Some experts say the remnants of coronavirus-containing measures, from school mask mandates to office reopenings delayed until next year, could block the virus from circulating as it would in a normal year.

The public may have also learned some good infectious-disease practices after more than 18 months of pandemic life. The National Foundation for Infectious Diseases survey found that nearly half of respondents were more likely to stay home when sick because of the pandemic and slightly more would wear masks in some crowded situations.

The survey was also conducted in early August before the late summer surge in coronavirus cases brought more attention to the pandemic’s continued dangers and before public health authorities could launch an extensive flu vaccine drive.

“None of us can predict whether it will be mild, moderate or severe flu season, but we are certain that there will be flu activity,” said William Schaffner, medical director of the National Foundation for Infectious Diseases. “We certainly don’t want a twindemic, both covid and influenza.”

Public health authorities are worried that parents may let their guard down about the flu. While one child died in the 2020-21 flu season, nearly 200 did the year before.

Walensky cited new estimates showing that about 59 percent of children ages 6 months to 17 years received a flu shot the past season, a slight decline from the previous season. She attributed the decrease to disruptions in routine medical care during the pandemic.

Regulators could authorize the Pfizer-BioNTech coronavirus vaccine for children between the ages of 5 and 12 as soon as November, paving the way for some children to receive flu and coronavirus shots at the same time. Doctors are urging parents to bring their children in for flu shots earlier with flu season already starting in much of the country.

Brandi Freeman, a pediatrician at the University of Colorado School of Medicine, said parents have already been pushing for flu shots since August, although the first shipment didn’t arrive until this month.

The demand is welcome news to a pediatrician emerging from an unusually busy summer and not expecting much of a break with schools back in session and kids becoming exposed to viruses for the first time.

“We are trying to restructure our clinic, restructure our staffing to be able to accommodate what we expect to be a pretty intense season,” Freeman said.

She’s also told parents to expect doctors to be overwhelmed trying to figure out which respiratory virus is making which child sick, especially if multiple infections spike at once. The more viruses a child has been vaccinated against, the easier that detective work becomes.

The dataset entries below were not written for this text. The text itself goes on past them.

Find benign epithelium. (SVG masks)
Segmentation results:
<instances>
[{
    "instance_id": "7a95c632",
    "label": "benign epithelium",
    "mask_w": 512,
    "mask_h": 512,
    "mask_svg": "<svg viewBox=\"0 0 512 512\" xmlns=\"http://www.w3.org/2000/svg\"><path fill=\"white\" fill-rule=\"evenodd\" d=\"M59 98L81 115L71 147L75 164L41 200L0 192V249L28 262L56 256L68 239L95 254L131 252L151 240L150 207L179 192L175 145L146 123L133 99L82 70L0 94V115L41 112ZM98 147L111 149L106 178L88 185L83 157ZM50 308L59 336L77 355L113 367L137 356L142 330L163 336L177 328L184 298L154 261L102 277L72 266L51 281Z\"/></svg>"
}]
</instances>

The Children’s Hospital of Atlanta, one of many hospitals throughout the Southeast reporting a spike in pediatric RSV cases over the summer, is preparing for the possibility of a similar surge in pediatric flu cases after the Thanksgiving and Christmas holidays.

“One of the challenges we face is because we thankfully did not have a very active flu season last year, some parents feel flu is not a concern,” said Andi Shane, the hospital’s medical director of infectious disease. “I think it’s important we understand what happened last year was great in the sense we didn’t have a lot of transmission . . . but we may have less immunity.”